There is often little difference between multimillionaires and small investors in terms of their desire to make money. For instance, many were only too willing to place their cash in the hands of Bernard Madoff, the American swindler of the century, who was sentenced last year to a record 150-year prison term.
Hardly anyone was suspicious about the uncanny regularity of Madoff's annual returns. Even the Geneva-based private bank UBP gave its seal of approval to Madoff's supposed money-making machine.
Weber finds all of this inexplicable. Or perhaps he simply refuses to believe that the most primitive of instincts are also felt by his elite clientele.
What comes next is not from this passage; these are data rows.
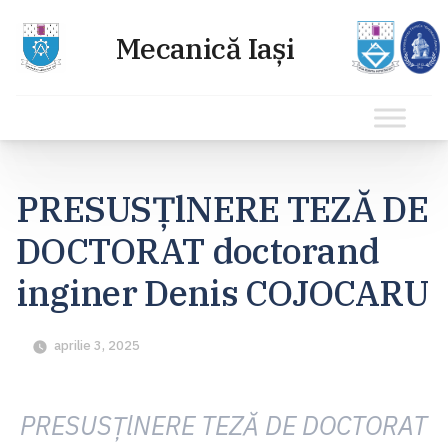
Sari
la
PRESUSŢlNERE TEZĂ DE
conținut
DOCTORAT doctorand
inginer Denis COJOCARU
aprilie 3, 2025
PRESUSŢlNERE TEZĂ DE DOCTORAT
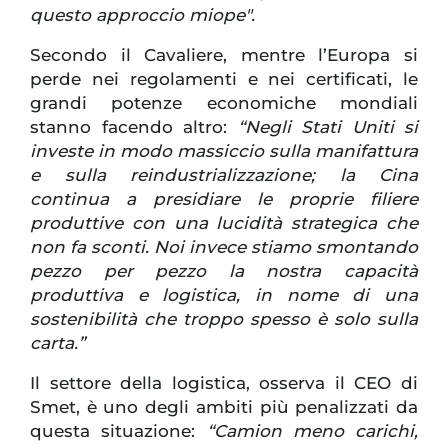
questo approccio miope".
Secondo il Cavaliere, mentre l’Europa si
perde nei regolamenti e nei certificati, le
grandi potenze economiche mondiali
stanno facendo altro:
“Negli Stati Uniti si
investe in modo massiccio sulla manifattura
e sulla reindustrializzazione; la Cina
continua a presidiare le proprie filiere
produttive con una lucidità strategica che
non fa sconti. Noi invece stiamo smontando
pezzo per pezzo la nostra capacità
produttiva e logistica, in nome di una
sostenibilità che troppo spesso è solo sulla
carta.”
Il settore della logistica, osserva il CEO di
Smet, è uno degli ambiti più penalizzati da
questa situazione:
“Camion meno carichi,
In this exclusive club, Lamborghinis and Learjets are seen as the vices of lightweights. Weber's clients are more interested in immortality, which is a more costly proposition. For instance, they build collections of sinfully expensive antique cars, pay for the complete renovation of their family's home village or purchase the most prominent buildings in town.
"Trophy projects" are what UHNWI bankers call the deals that are not subject to strict economic criteria. "It is not uncommon to see someone overpay to buy the best hotel in a town," says Weber, flashing his brightest therapist's smile. For example, Germany's Oetker baking powder dynasty acquired the exclusive Brenner's Park-Hotel in the German resort town of Baden-Baden. The Schlosshotel Bühlerhöhe, a castle hotel in the Black Forest that legendary German businessman Max Grundig transformed into a luxury paradise, now belongs to Dietmar Hopp, the co-founder of German software giant SAP. And Jürgen Grossmann, the CEO of the German energy company RWE and a billionaire thanks to his ownership of the Georgsmarienhütte group of companies, recently snapped up the exclusive Kulm Hotel in Switzerland's Arosa ski resort.
For most multimillionaires, says Weber, emotion plays no role in their investments. Nevertheless, some of these eminently reasonable people are susceptible to the kinds of small gestures that private bankers use to promote good business relations, such as invitations to go sailing with an America's Cup team or to be chauffeured to the Formula One race in Monaco in a Rolls-Royce -- even at the risk of "getting stuck in traffic for hours and missing the race," says Weber.
But he doesn't like to talk about such services, or somewhat more discreet favors. Inebriated clients have been known to call him in the middle of the night or to invite him to a cocktail party so that he can later give them his opinion of their daughter's new boyfriend.
One of the more delicate services Weber is sometimes asked to perform is to purchase an apartment in Paris, London or Rome for the mistress of one of his super-rich clients. This often leads to "very tense discussions" years later, he says, when the will of the now-deceased client is opened.